= Beginning of Section =
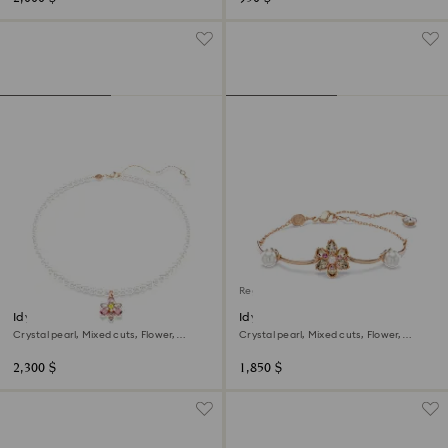
Regional Edition
Idyllia pendant
Idyllia bracelet
Crystal pearl, Mixed cuts, Flower,
Crystal pearl, Mixed cuts, Flower,
Multicolored, 18K rose gold finish
Multicolored, 18K rose gold finish
2,300 $
1,850 $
= End of Section =
**WHAT THE EXERCISE ASKS:** With the pictures removed, please retype each record exactly.

**OUTPUT OF THE EXERCISE:**
Regional Edition
Idyllia pendant
Idyllia bracelet
Crystal pearl, Mixed cuts, Flower,
Crystal pearl, Mixed cuts, Flower,
Multicolored, 18K rose gold finish
Multicolored, 18K rose gold finish
2,300 $
1,850 $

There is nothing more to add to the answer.